Now, just what do we mean by "migrations" anyway? Migrating a VM from one server to another can be done one of two ways: live or not. Non-live migration of a VM involves the copying of a VM's disk image to another server, and then starting it up on the new hardware. This can be automated, but it results in the VM having to shut down and then boot up again. To perform a live migration with zero downtime, you must be on a shared file system so that disk image copying isn't necessary. Then, the program managing the migration, must copy the entire memory space of the VM over to the new server, and quickly "start" the VM. This happens without interruptions to the OS or the applications running, and without the end-users ever knowing.
Clustered File Systems
You can't just use NFS to share out the disk images to all your servers. It's too slow, and locking issues would be unbearable during frequent migrations. We need a clustered file system.
Conceptually, a clustered file system is a file system that supports multiple operating systems mounting and writing to it at the same time. It's very tricky business, and getting it wrong will instantly corrupt the file system your VMs are stored on.
Fencing is required to ensure that your file system does not corrupt. Fencing means literally the fencing, or isolating, of a cluster node. Fencing is abrupt; most methods of fencing will talk to the hardware management interface of a server (via IPMI most likely) and immediately remove power from the server. A cluster will generally decide that a node needs to be fenced when it stops responding to heartbeat messages. Cluster nodes can also fence themselves if they discover an inconsistency in the file system they weren't expecting. The details of setting up fencing can be tricky, so be sure to understand all your options for your given platform.

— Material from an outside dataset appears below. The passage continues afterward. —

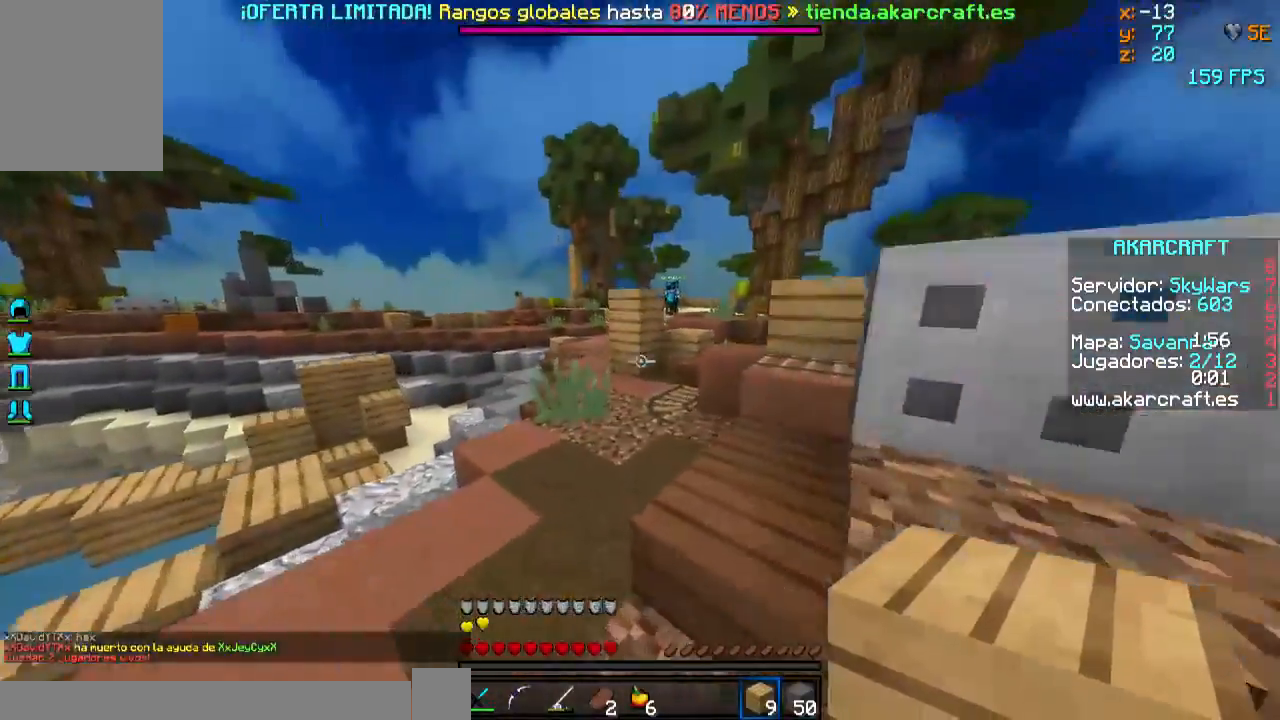
{"keys": ["w"], "mouse": [], "events": [[500, "a", "up"]]}
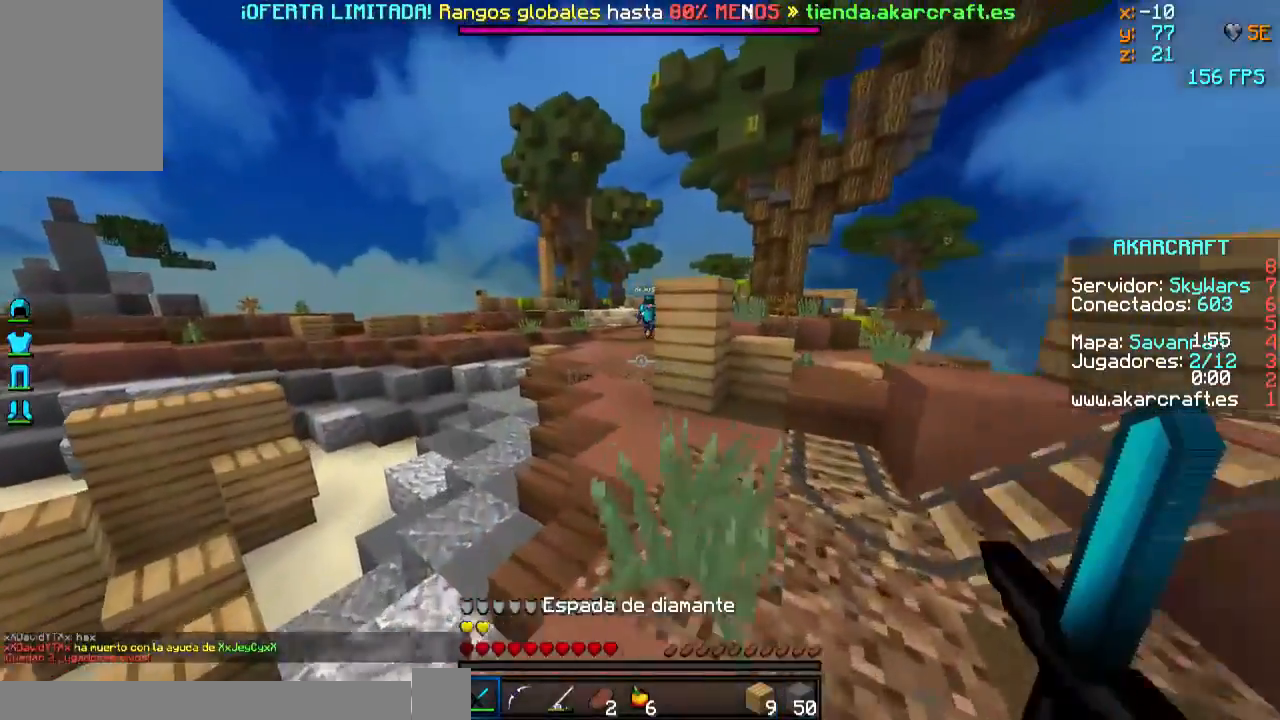
{"keys": ["d", "w"], "mouse": [], "events": [[301, "d", "down"], [301, "mouse_right", "down"], [401, "mouse_right", "up"]]}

You have two options these days for creating a clustered volume: iSCSI or a FC SAN. The iSCSI route is certainly cheaper, and should perform sufficiently as long as your VMs aren't doing tons of I/O. As we mentioned last week, a busy database server is not a candidate for virtualization.
After configuring the LUNs to be accessible on multiple hosts, you then create the clustered file system and make it available on all nodes. The steps vary based on some decisions you make. You can choose to use CLVM or not, and you also get to decide if GNBD is right for you. Spend some serious time reading all of the RedHat documents before even setting up a test environment. It's frequently the case that you find out after the fact you've implemented something incompatible with another critical technology you needed to use.
RedHat Cluster Suite is stable, it and mostly works. It can manage services, which for the sake of this article are Virtual Machines. You can define which services run primarily on which physical servers, and the cluster will automatically restart services if they crash or disappear. This ability to ensure that VMs can survive hardware failure, or at least be automatically restarted to minimize downtime, is the minimum required functionality. Manually migrating VMs with zero downtime is also extremely useful in a production environment. With careful configuration, RHCS does this well.
VMware's VMotion is much more evolved. It can do all of that, and with VirtualCenter's help, you can configure load shuffling rules. Too much CPU load or RAM utilization on server A? Move a VM or two to server B. Vice-versa is possible as well; it can power off unneeded servers.
Both technologies strive to achieve the same thing, which in the end amounts to many extremely intelligent service-specific VMs that maintain overwhelming uptime levels. This is only the beginning of autonomic computing and self-healing infrastructures.
In conclusion, we must say that VMware is recommended for mission-critical applications. The RH Cluster Suite is getting there, and if you are budget constrained, use it. Just make sure you understand the limitations, and test every failure scenario you can think of before putting your RH cluster into production.